On Tuesday, both benchmarks had closed at their lowest levels in almost two weeks following the Organization of the Petroleum Exporting Countries' downward adjustment of its global oil demand growth projections for 2024 and 2025, attributing the revisions to weak demand from China, India, and other regions. This marked the fourth consecutive reduction for 2024 by the producer group. 

"The forecast is undoubtedly bearish, and the market is still processing it," commented Bob Yawger, director of energy futures at Mizuho, noting that the market's recovery was driven by some speculative investors seeking to recover losses. 

According to the U.S. Energy Information Administration, both U.S. and global oil production are anticipated to reach slightly higher record levels this year than previously estimated. U.S. oil output is now projected to average 13.23 million barrels per day (bpd), while global production is expected to hit 102.6 million bpd. 
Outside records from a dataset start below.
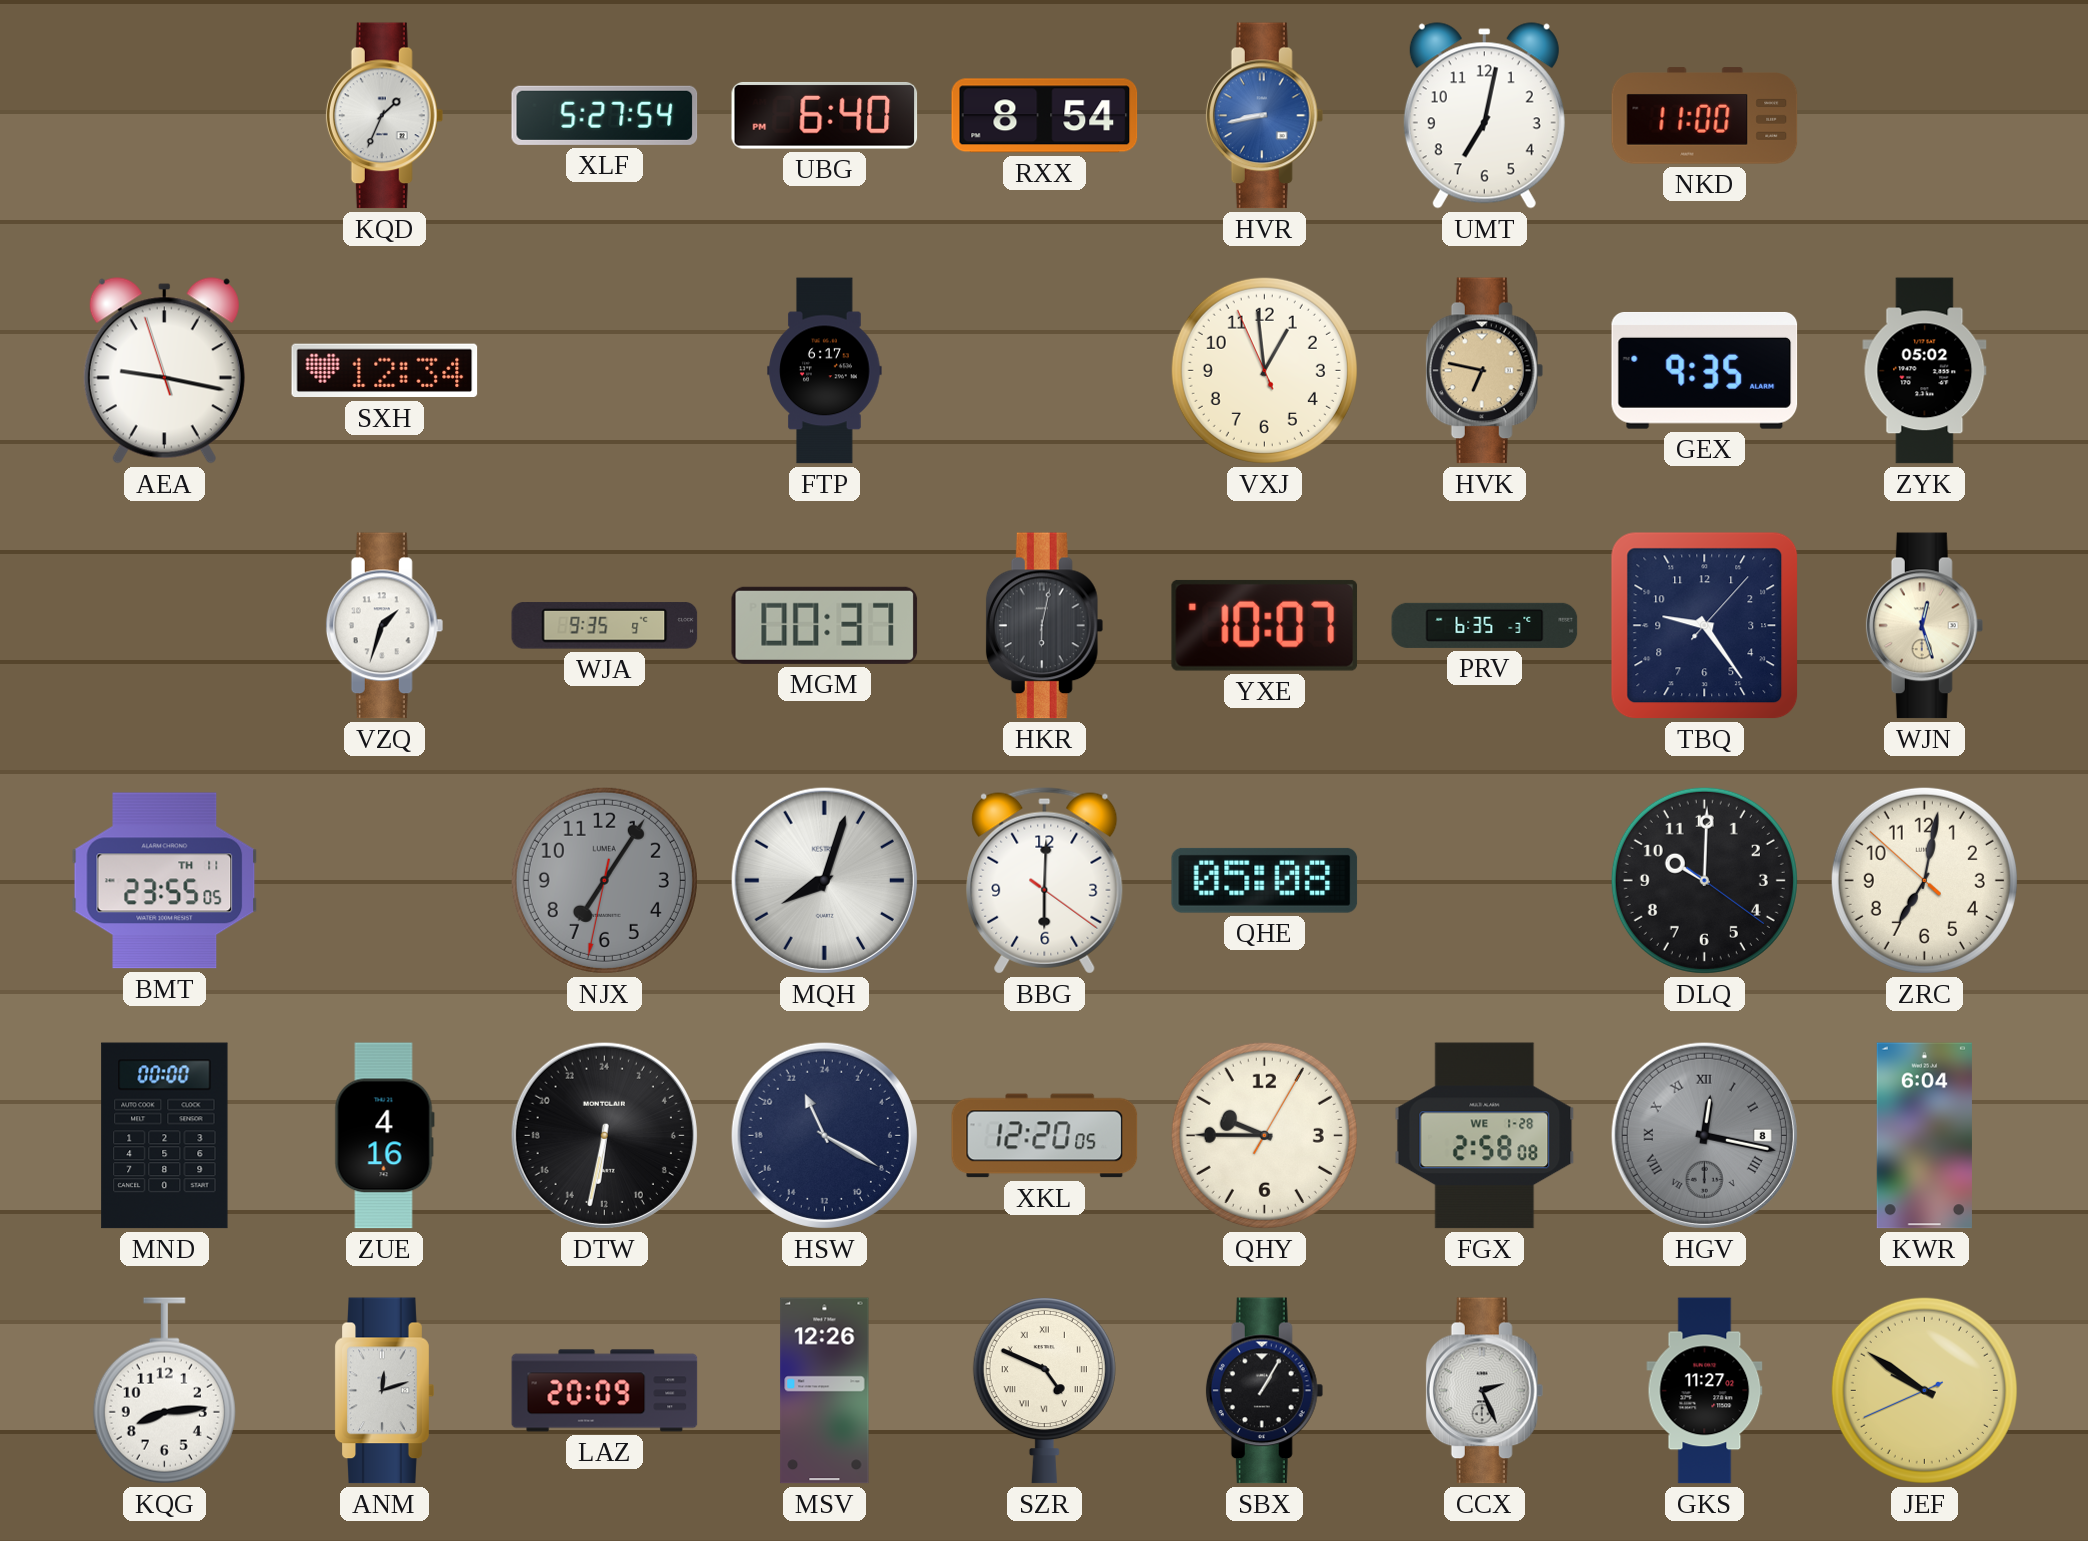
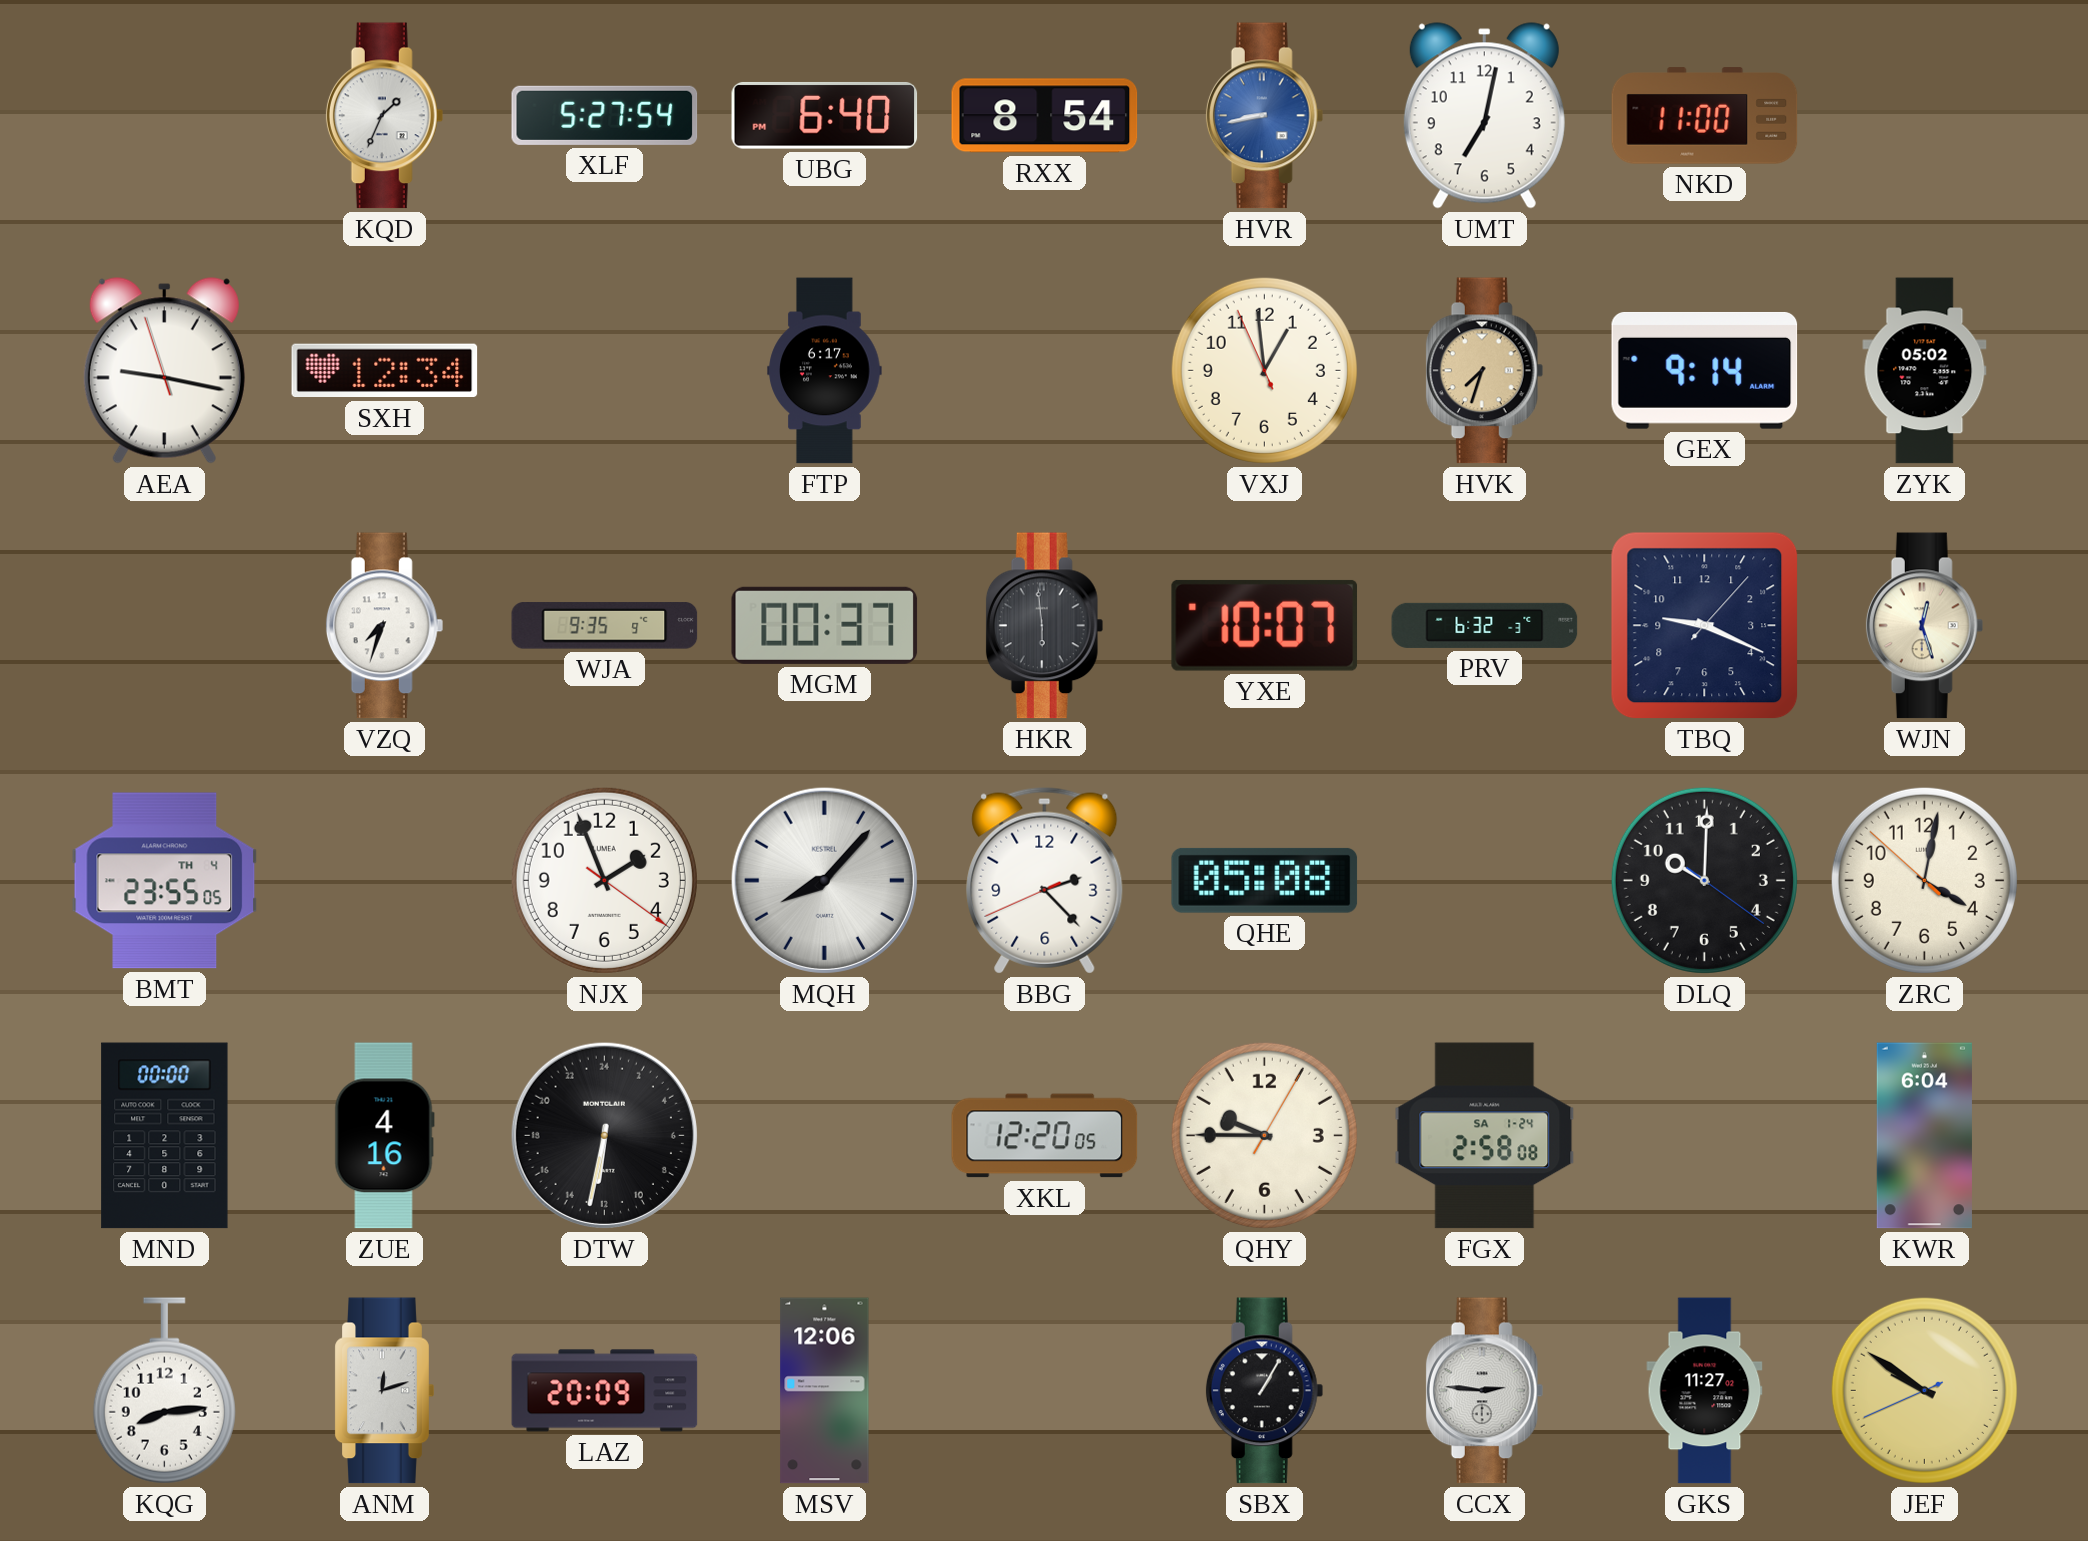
HVK: 6:47 -> 7:33
GEX: 9:35 -> 9:14
VZQ: 1:33 -> 7:33
HKR: 6:02 -> 5:59
PRV: 6:35 -> 6:32
TBQ: 9:24 -> 9:19
BMT date: TH 11 -> TH 4
NJX: 7:05 -> 1:56
NJX dial: grey -> white
MQH: 8:03 -> 8:07
BBG: 6:00 -> 2:22
ZRC: 7:01 -> 4:01
HSW: 22:20 -> none
FGX date: WE 1-28 -> SA 1-24
HGV: 12:17 -> none
MSV: 12:26 -> 12:06
SZR: 4:49 -> none
CCX: 2:26 -> 2:46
The International Energy Agency, which has a more conservative demand growth forecast compared to OPEC, is scheduled to release its updated estimates on Thursday. 

In a phone conversation on Wednesday, Russian President Vladimir Putin and Saudi Crown Prince Mohammed bin Salman emphasized the necessity of maintaining "close coordination" within OPEC+, which provided some additional support to the market. 

On the supply front, potential disruptions could arise from Iran or escalating tensions between Iran and Israel. 

"If this conflict persists, Israel may eventually target Iranian oil assets," stated Clay Seigle, an independent political risk strategist. He noted that while such actions might focus on Iran's refineries, Israeli strategists could have broader ambitions, potentially targeting production and export facilities.

Senator Marco Rubio, anticipated to be appointed as Secretary of State by Trump, may positively influence oil prices due to his aggressive stance on Iran, which could lead to the enforcement of sanctions and a potential reduction of 1.3 million barrels per day from the global market, according to Ashley Kelty of Panmure Liberum. 

In response, Iran's oil minister indicated that Tehran has developed strategies to maintain its oil production and exports, and is prepared for any potential restrictions imposed by the U.S., as reported by the ministry's news outlet, Shana. 

Meanwhile, the dollar has strengthened, nearing a seven-month peak against major currencies, following data that revealed U.S. inflation for October met expectations. This suggests that the Federal Reserve may continue its trend of rate cuts. A stronger dollar makes oil priced in dollars more costly for foreign currency holders, which could dampen demand. 

Attention is also on the American Petroleum Institute's weekly inventory report, scheduled for release at 4:30 p.m. EST (2130 GMT), with analysts surveyed by Reuters predicting a 100,000-barrel increase in crude oil stocks for the previous week. Government data will be released on Thursday at 11 a.m., with both reports delayed by a day due to the Veterans Day holiday on Monday.